O presidente do MDB no Piauí afirma que o partido defende que as legendas da base do governador Wellington Dias (PT) devem sair unidas em um único “chapão” na coligação proporcional. Ele criticou a proposta de alguns líderes petistas de que o partido do governador saia com chapa pura. Segundo o emedebista, a melhor posição para o PT é ser “flexível”.

Marcelo Castro critica chapa pura do PT e chapinha de Evaldo (Foto:JailsonSoares/PoliticaDinamica.com)

                       Marcelo Castro critica chapa pura do PT e chapinha de Evaldo  

Para Marcelo, se todos os partidos vão se unir e votar no governador, o PT não pode fazer exigências. “O partido que tem cargo majoritário, que vai ser votado por todos os outros partidos não pode se dar a esse luxo. O PT não pode se dar ao luxo de querer chapa pura. Ele tem que seguir a vontade da ampla maioria. Quem tem cargo majoritário não pode impor essas condições de chapa proporcional exclusiva”, declarou.

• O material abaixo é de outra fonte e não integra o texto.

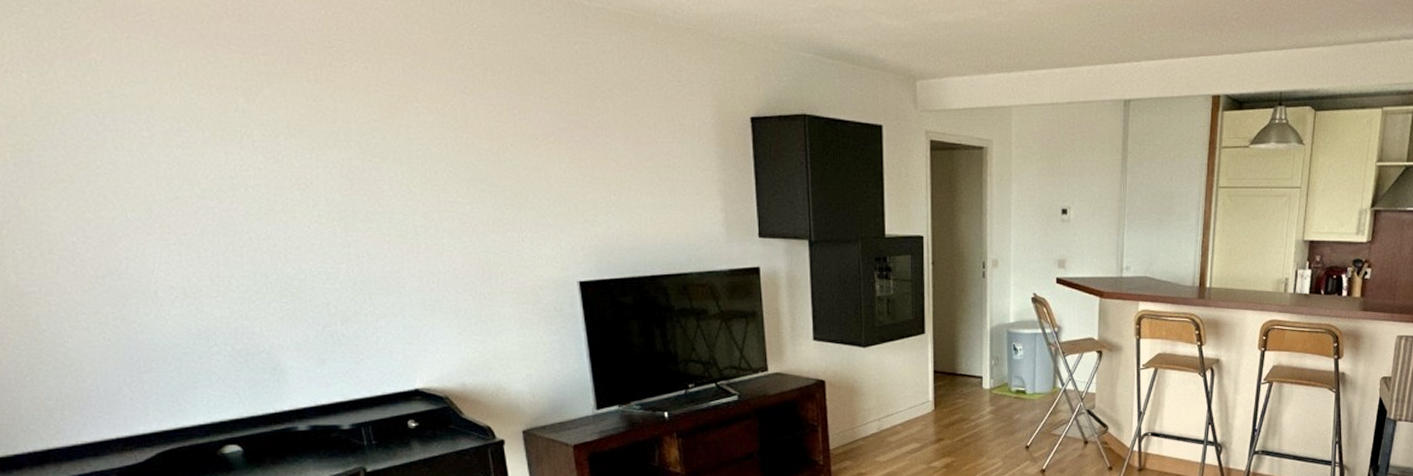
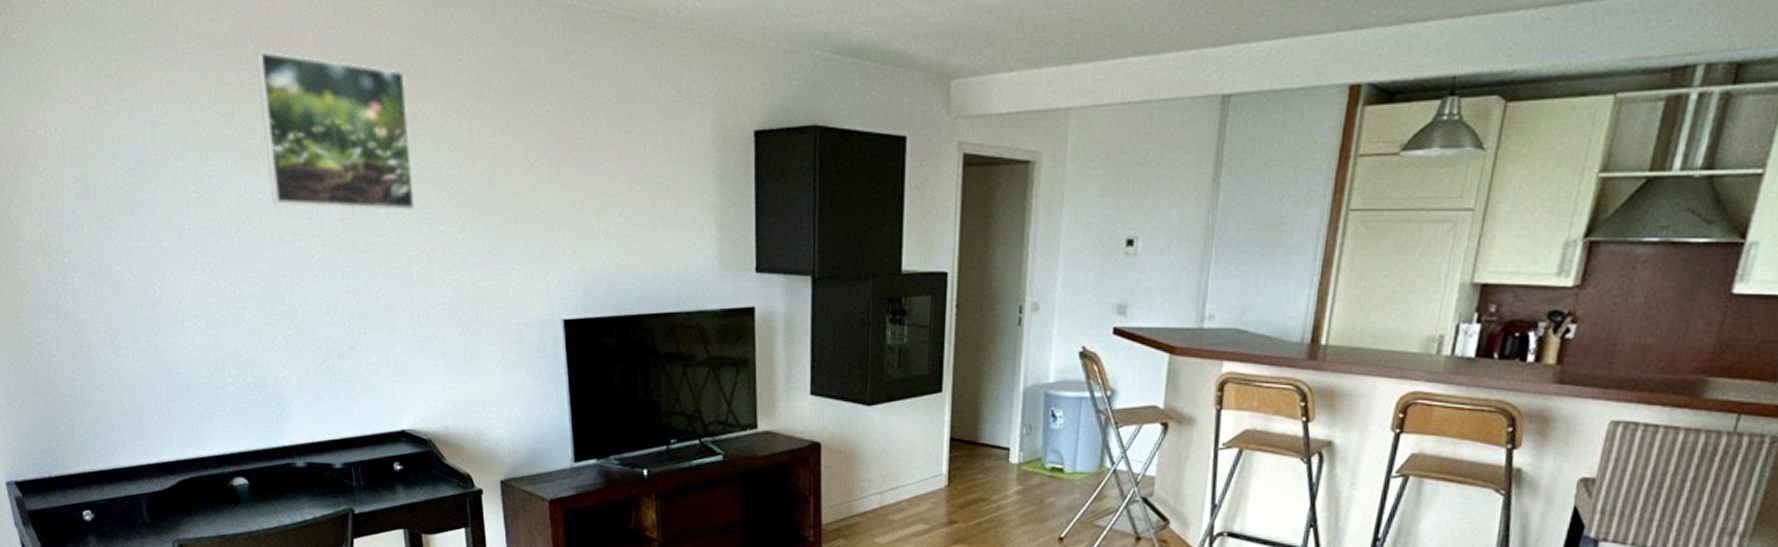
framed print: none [233,27,421,184] -> present [255,51,416,212]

O PT defende a chapa pura para conseguir aumentar a bancada na Assembleia Legislativa. De três deputados eleitos no pleito de 2014, o partido do governador quer fazer seis parlamentares em outubro. Isso é uma ameaça direta ao MDB que deseja manter a bancada de seis deputados, a maior da Casa, e ter maior poder de negociação com o governo.

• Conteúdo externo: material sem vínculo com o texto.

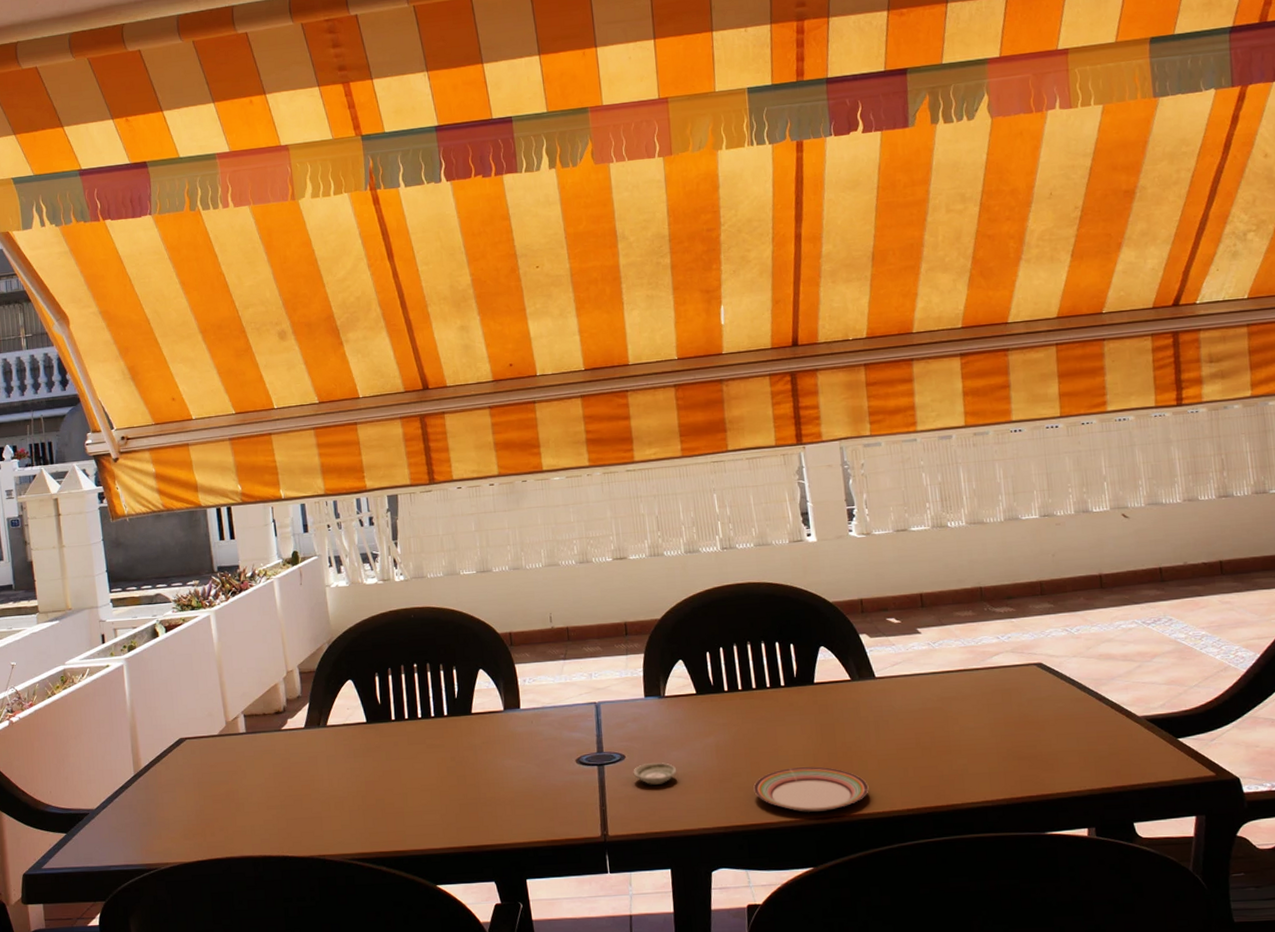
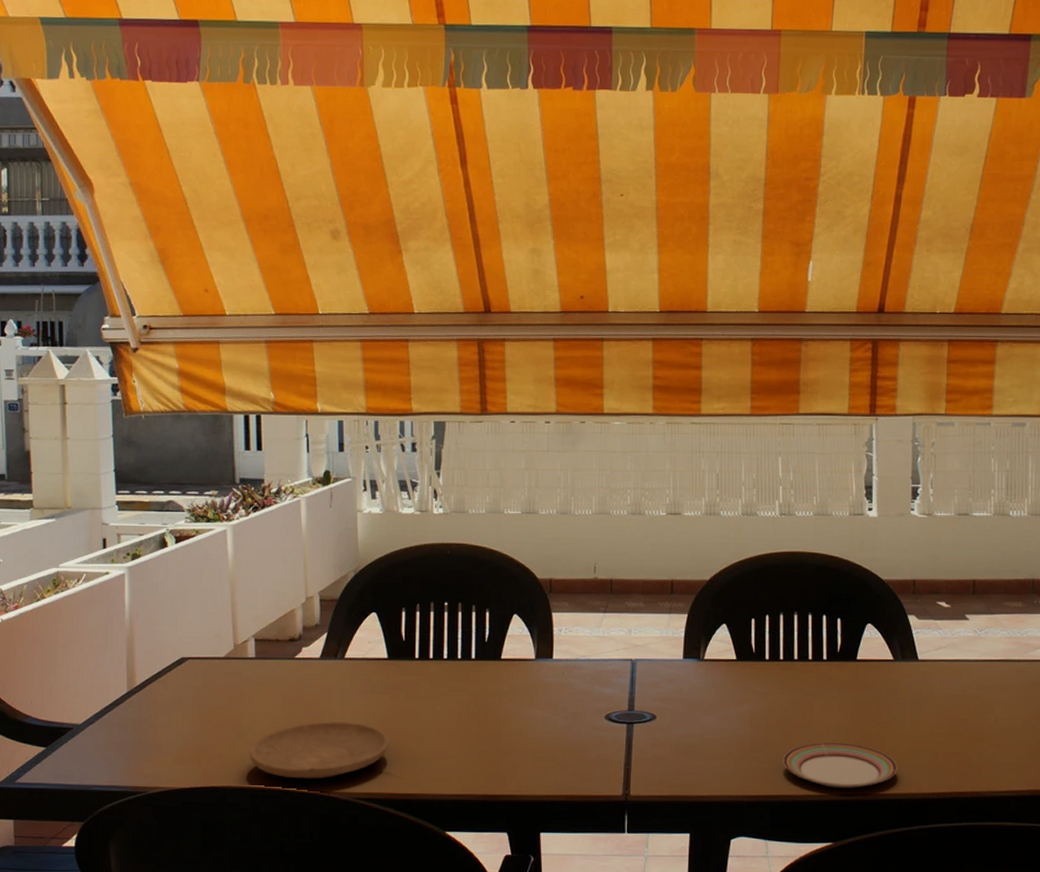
plate: none [248,786,376,845] -> present [249,721,389,779]
saucer: present [633,762,677,785] -> none [662,726,708,748]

Experiente, Marcelo afirma que o PT tem que ser mais flexível para evitar conflitos na base. “Vamos argumentar com a lógica e evidente que a razão precisa prevalecer. Não é razoável que todos se juntem para eleger um governador do partido e essa sigla faça exigências que venham no fundo a prejudicar a candidatura do governador. A melhor posição para o PT é ser mais flexível, mas condescendente porque o grande beneficiário dessa composição política será exatamente o PT porque tem o governador que vale por todos os cargos juntos”, afirmou.

CHAPINHA
Marcelo Castro também fez críticas as propostas de criação de duas “chapinhas”. Segundo ele, isso enfraquecerá o governador na Assembleia, pois reduziria as chances da base de fazer mais candidatos.

“Nós defendemos o chapão. O PMDB desde sempre acha que é o mais eficiente. O melhor para a base do governo é ter uma chapa única de proporcional para deputados federais e estaduais. Isso é uma coisa lógica. Se você faz duas chapas são duas sobras. Se faz três chapas são três sobras. E as sobras, muitas vezes, são suficientes para eleger mais um deputado federal, mais dois estaduais. Então quanto mais fracionar, mais sobras se terá e menos deputados no cômputo geral se irá fazer”, explicou.